A quick scour of YouTube or WSHH, though, would show that dozens of similarly violent videos find their way to those sites every week. What made this video unique enough to garner so much attention? I have a few theories.

1. It’s a Rorschach test

Because of people’s mixed reactions behind who was to blame (The passenger? The driver? The other patrons?), the role gender and gender expectations play, and the racial aspect of it (If the race of either of the participants were different, the outcome likely would have been different.), 20 people can look at this video and come away with 20 different conclusions.

2. The punch itself is impervious to hyperbole

The uppercut the bus driver gave to the unruly passenger was so sudden, so violent, so brutal, so video game-esque that any adjective a person would use to describe it would fit and any reaction it induced would be believable.
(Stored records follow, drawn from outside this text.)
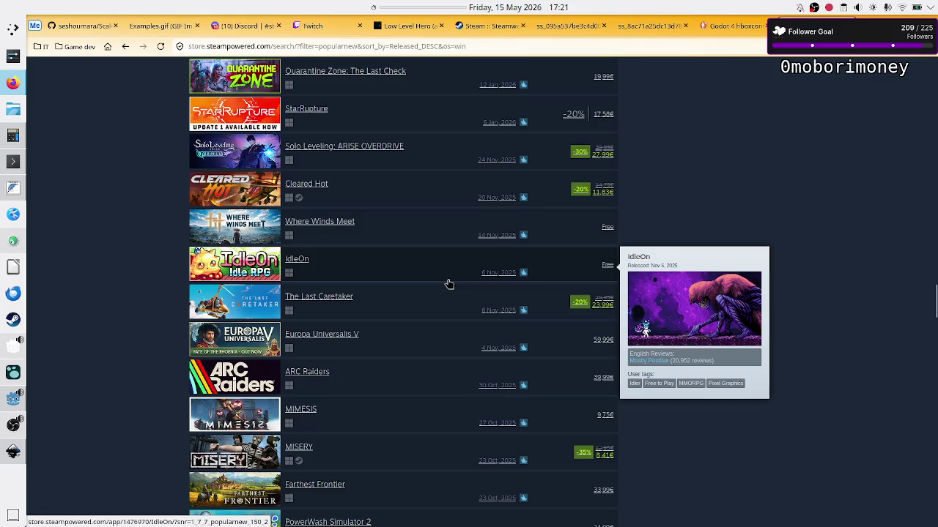
{"action": "scroll", "coordinate": [449, 284], "scroll_direction": "down", "scroll_amount": 12}
{"action": "scroll", "coordinate": [449, 284], "scroll_direction": "down", "scroll_amount": 1}
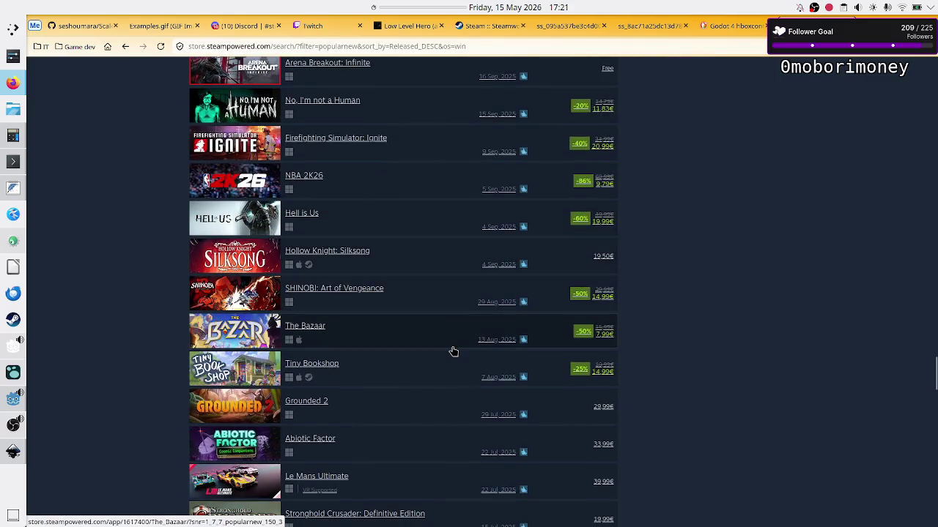
{"action": "scroll", "coordinate": [452, 351], "scroll_direction": "down", "scroll_amount": 16}
{"action": "scroll", "coordinate": [453, 351], "scroll_direction": "down", "scroll_amount": 15}
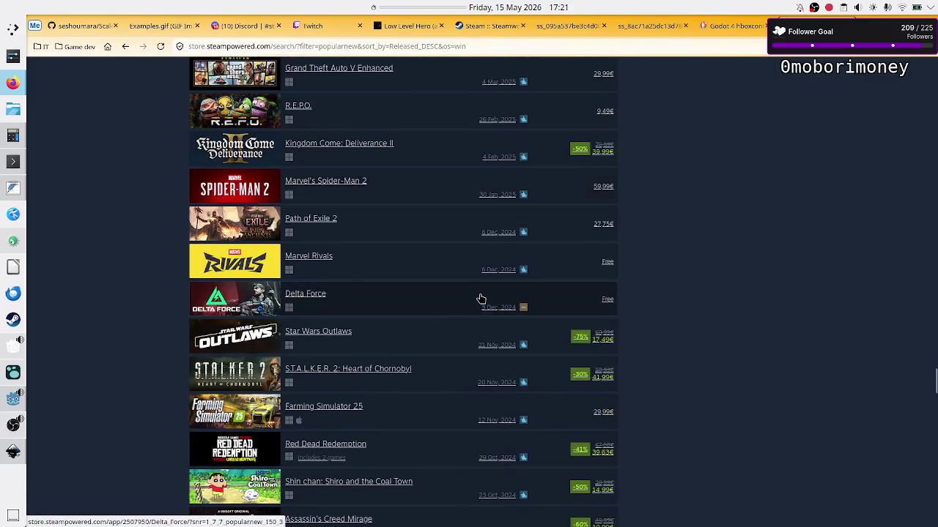
{"action": "scroll", "coordinate": [480, 299], "scroll_direction": "down", "scroll_amount": 5}
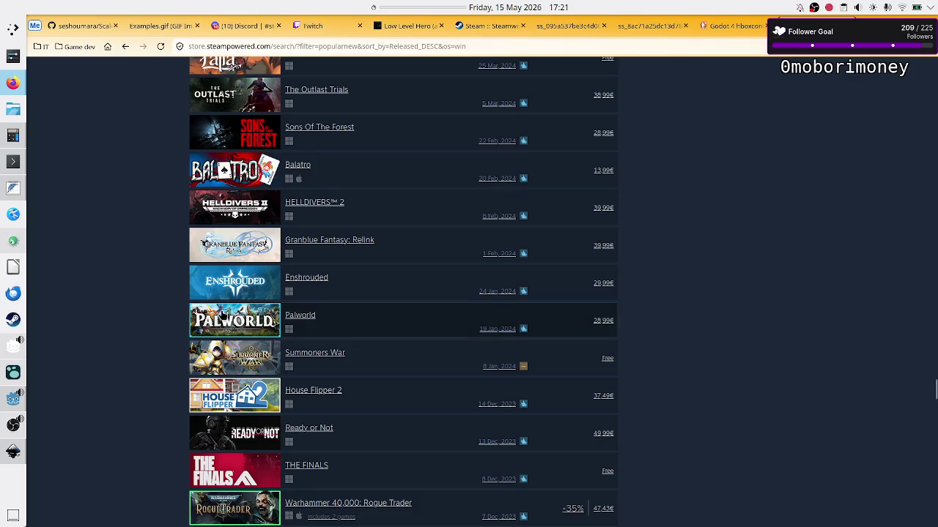
Step: Scroll further back, previewing Palworld and Limbus Company, to 2022 titles like ELDEN RING
{"action": "mouse_move", "coordinate": [345, 319]}
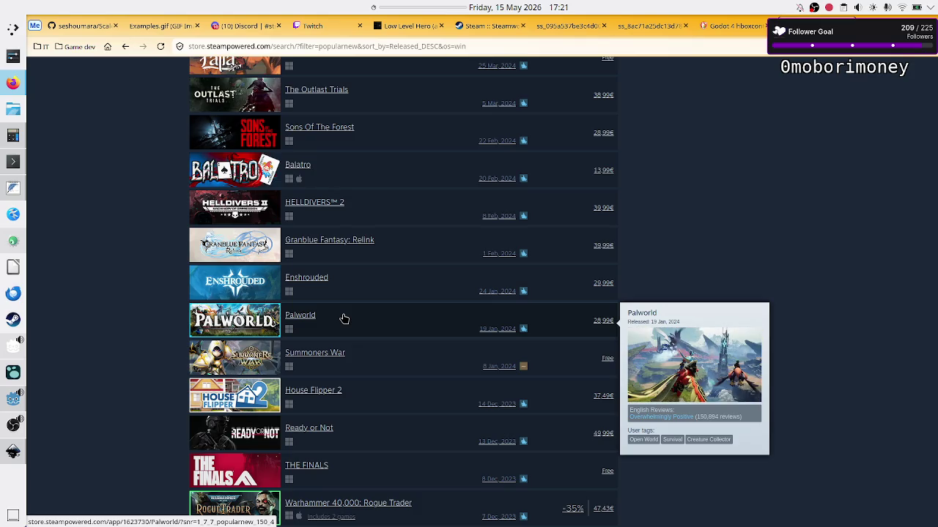
{"action": "scroll", "coordinate": [383, 364], "scroll_direction": "down", "scroll_amount": 5}
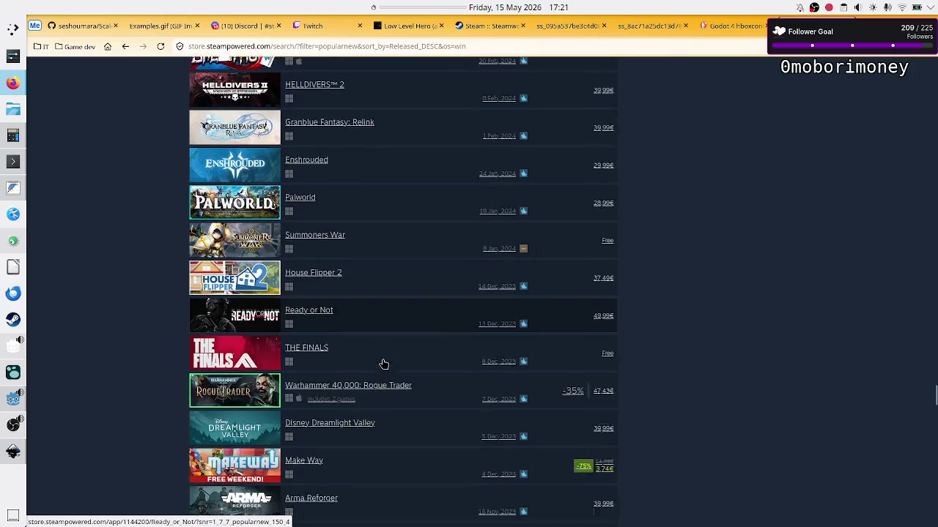
{"action": "scroll", "coordinate": [402, 303], "scroll_direction": "down", "scroll_amount": 10}
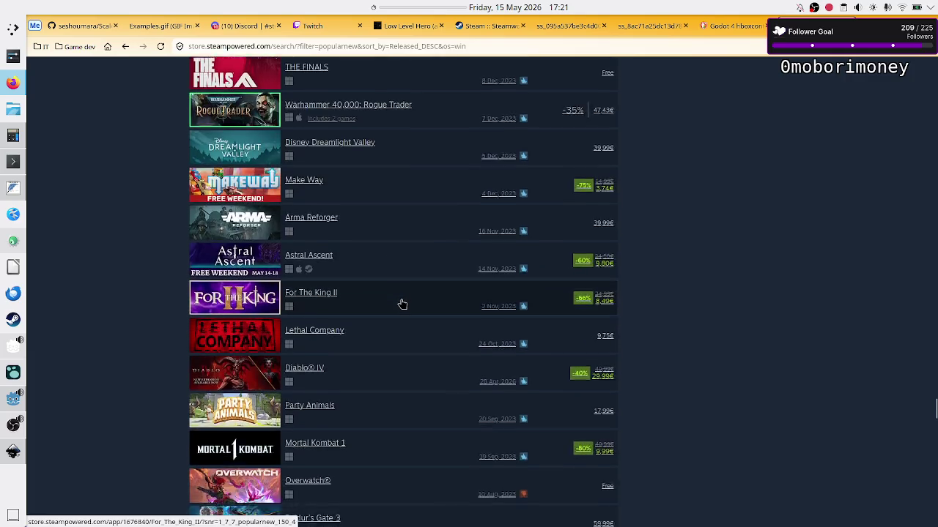
{"action": "scroll", "coordinate": [432, 282], "scroll_direction": "down", "scroll_amount": 7}
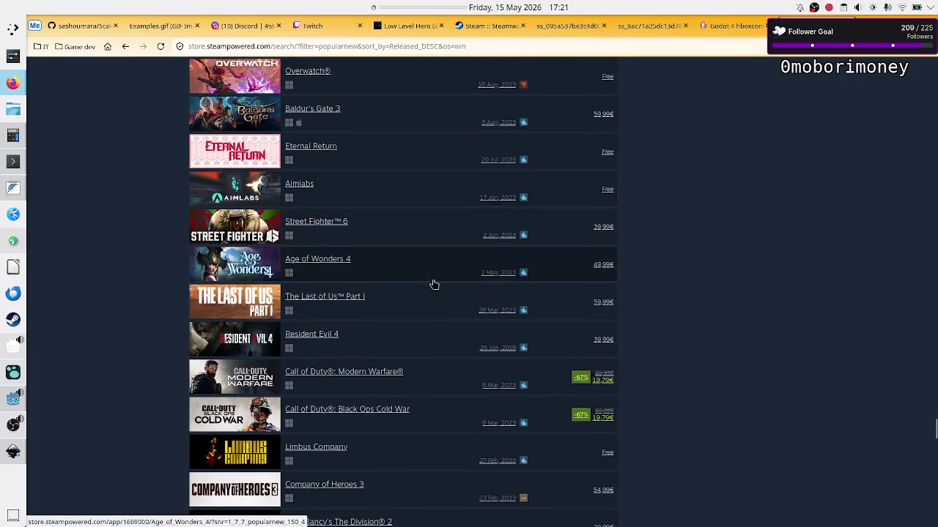
{"action": "mouse_move", "coordinate": [228, 260]}
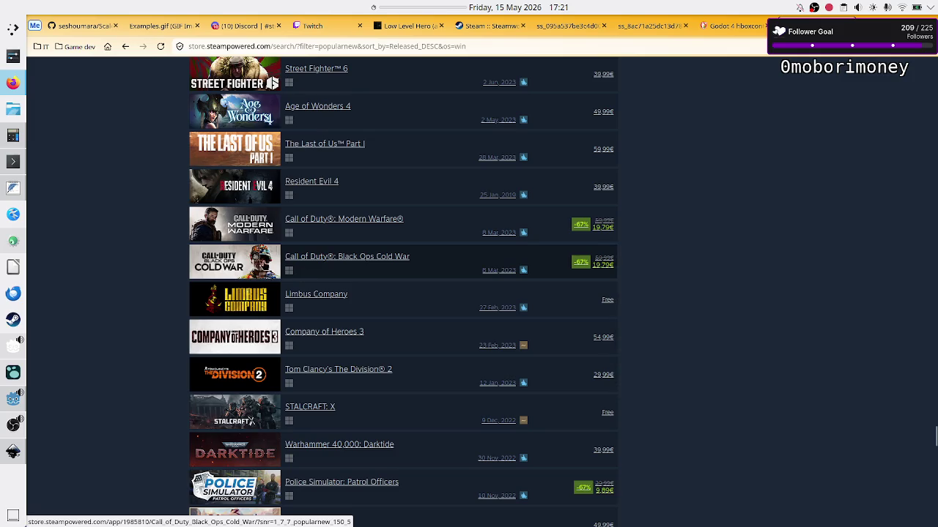
{"action": "mouse_move", "coordinate": [428, 296]}
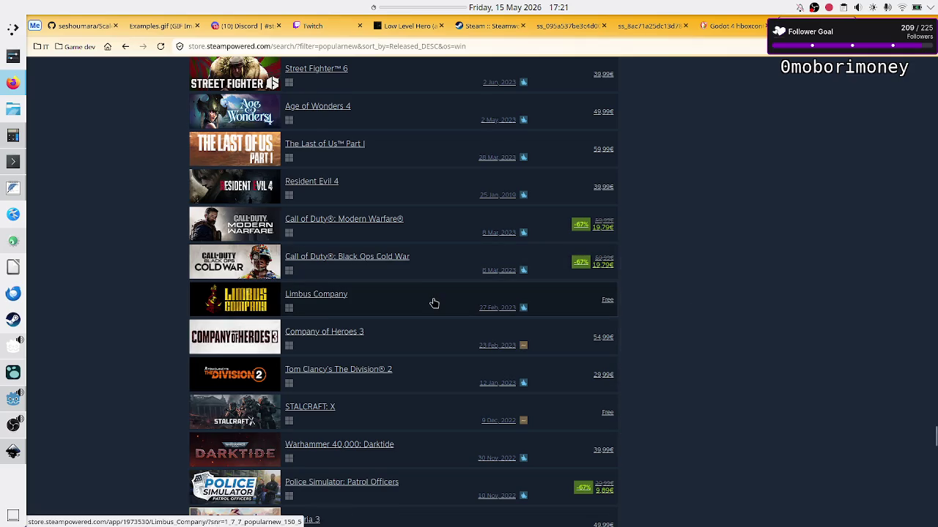
{"action": "scroll", "coordinate": [433, 303], "scroll_direction": "down", "scroll_amount": 4}
{"action": "scroll", "coordinate": [434, 303], "scroll_direction": "down", "scroll_amount": 2}
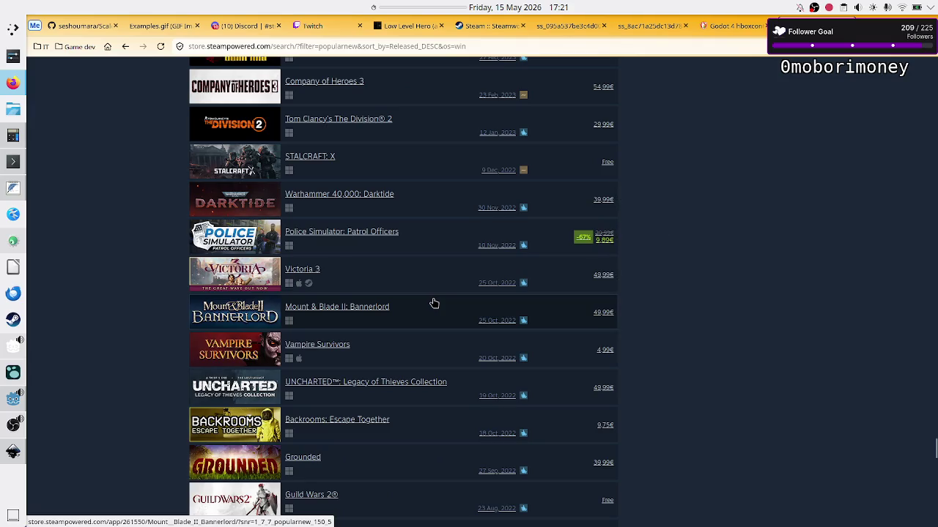
{"action": "scroll", "coordinate": [429, 345], "scroll_direction": "down", "scroll_amount": 4}
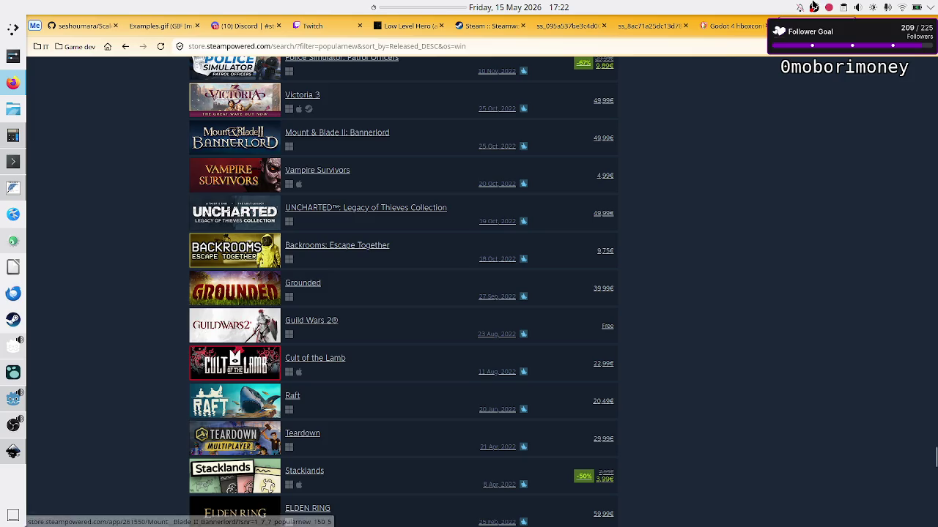
{"action": "key", "text": "ctrl+t"}
Step: Open youtube.com in the new tab and enter 400000 in its search box
{"action": "type", "text": "youtube.com/"}
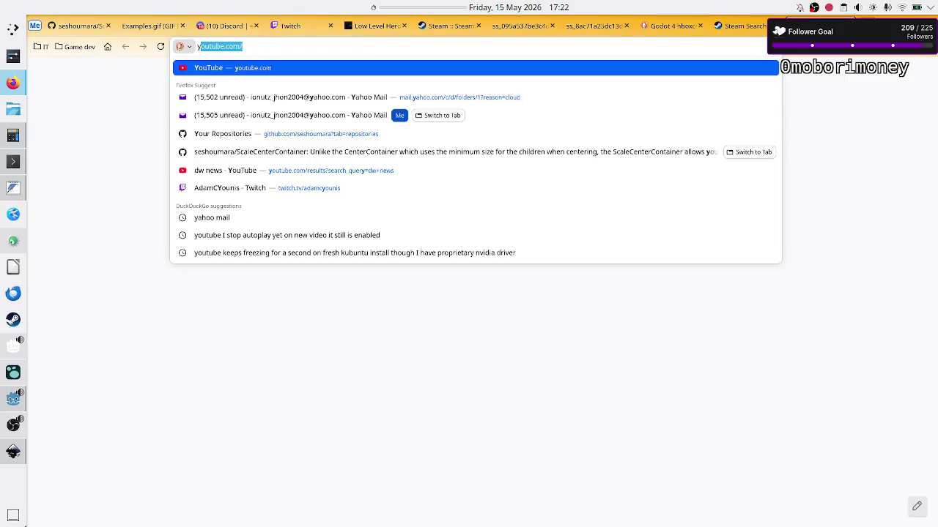
{"action": "key", "text": "Return"}
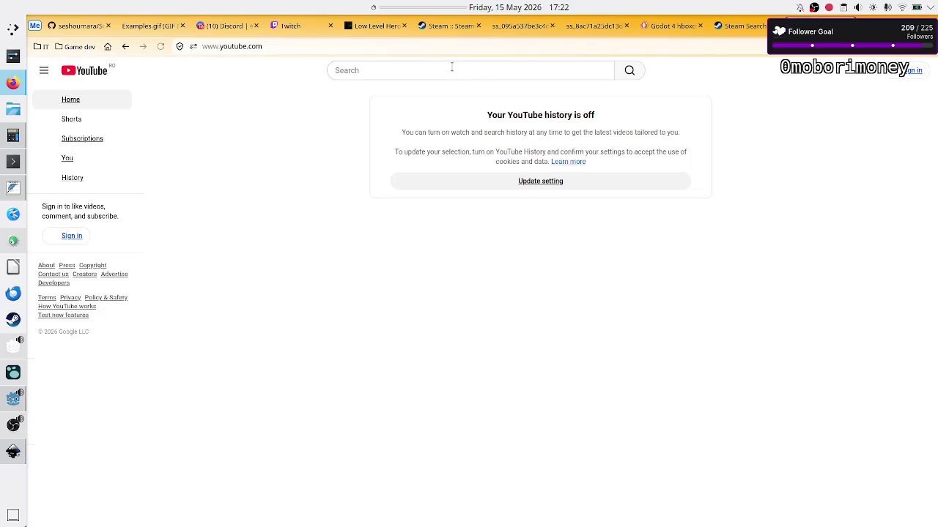
{"action": "left_click", "coordinate": [452, 67]}
{"action": "type", "text": "400000"}
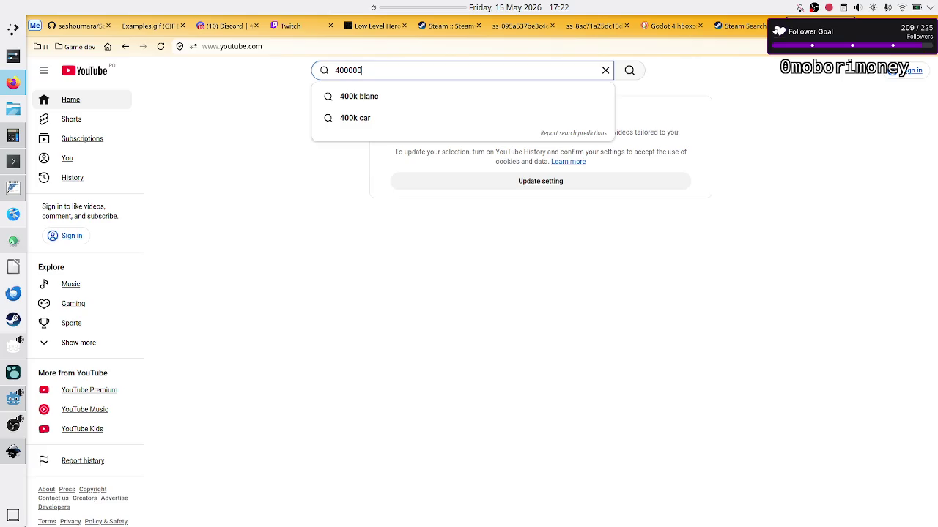
Step: Return to the Steam results and scroll to 2020–2021 titles like Valheim and Cyberpunk 2077
{"action": "left_click", "coordinate": [740, 26]}
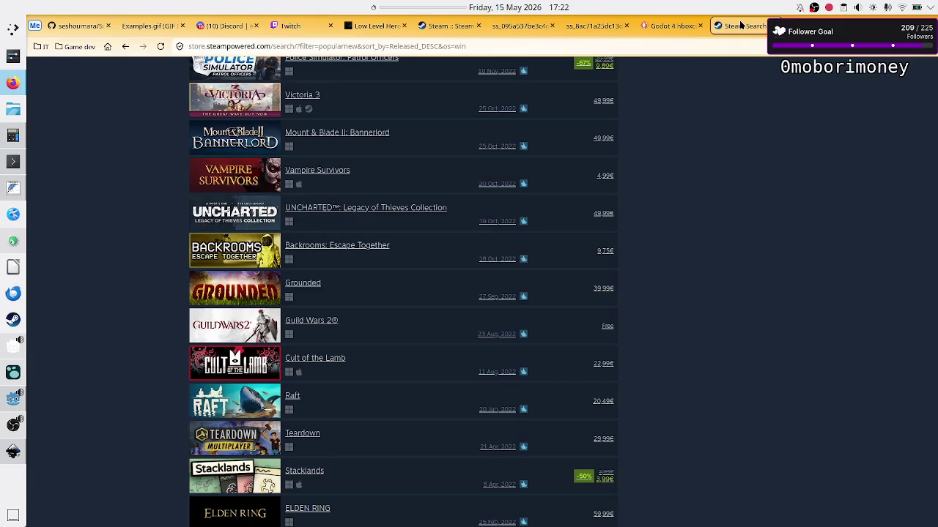
{"action": "scroll", "coordinate": [393, 226], "scroll_direction": "down", "scroll_amount": 6}
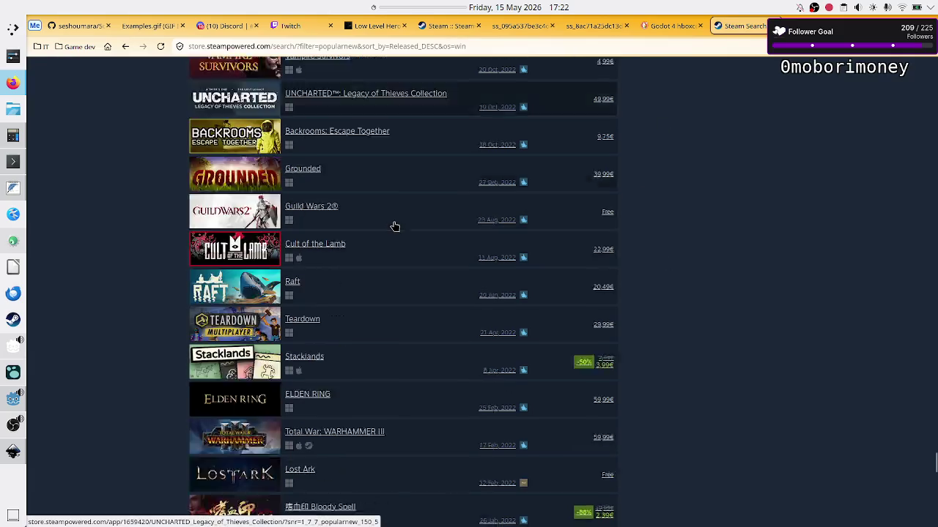
{"action": "scroll", "coordinate": [393, 227], "scroll_direction": "down", "scroll_amount": 6}
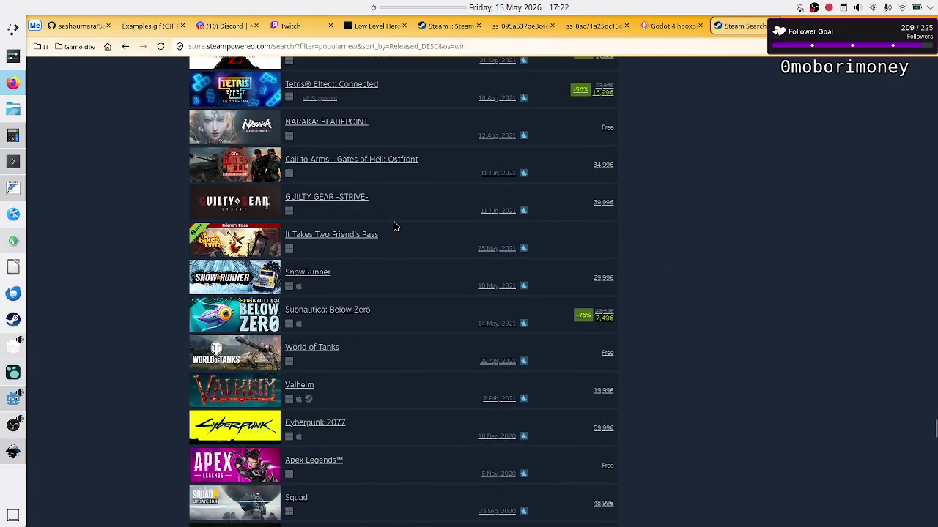
Step: Scroll up the Steam list, go back to YouTube, and select the 400000 search text
{"action": "scroll", "coordinate": [393, 227], "scroll_direction": "up", "scroll_amount": 2}
{"action": "scroll", "coordinate": [394, 226], "scroll_direction": "up", "scroll_amount": 1}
3. Also — and this point can’t be understated — there is a bit of classism involved with this video going viral

Because the video involved a “typical hoodrat” and a man with an unglamorous job and it took place on public transportation, I’ve noticed a detached voyeuristicness when certain people are discussing it. And by “certain people” I mean “Black people I know — myself included.” Deconstructing is an inherently hierarchical activity that has the tendency to place you above the people being examined while also dehumanizing them. Are we consciously attempting to act this way? No. But, I can’t deny the fact that part of the reason why it’s been shared so much is that, on some subconscious level, the sharers are placing themselves above the people in the video.

A little over a week ago, though, another video capturing random street violence found its way to the internet, a video you probably haven’t seen. In it, a middle-aged White man (who was later determined to be a teacher at Pittsburgh’s CAPA High School) is walking down an alley, about to walk past a group of five or six Black teens. As he nears them, one of the teens sucker punches him, knocking the teacher out. The rest of the teens barely break their strides as they continue walking.

In my opinion, this clip is even more disturbing than the bus video, as the attack was completely unprovoked and was given with enough force to knock the victim unconscious. Yet, this video didn’t go viral, and the reasons why — well, my theories for the reasons why — are a bit sobering.

The facts present in the video leave no room for ambiguity. Basically, a White man is jumped by a group of Black kids, they walk away laughing, and, although this is tough to determine with the grainy picture, the people who come to his aid look to be the only other White people in the alley. It wasn’t shared, viewed, and joked about millions of times by us (Black people) because there’s real no opportunity here for classism or detached voyeurism. When it’s nothing but a certain ‘”type” of Black people behaving badly, we can chalk it up to “hood n*ggas” acting like “hood n*ggas” and sit back and observe, critique, and even laugh. But, when the perpetrator is Black and the victim is White, it’s just not as easy to psychologically distance ourselves from that. We also know on a subconscious level that if the race of the participants were reversed — a group of White kids jumping a middle-aged Black teacher — it would have spread like wildfire, and this does feel (at best) hypocritical and (at worst) intentionally dishonest.

To put it bluntly, this video makes us (Black people in general, and Black males in particular) look bad, and it didn’t go viral because we wish for things like this to be suppressed instead of shared.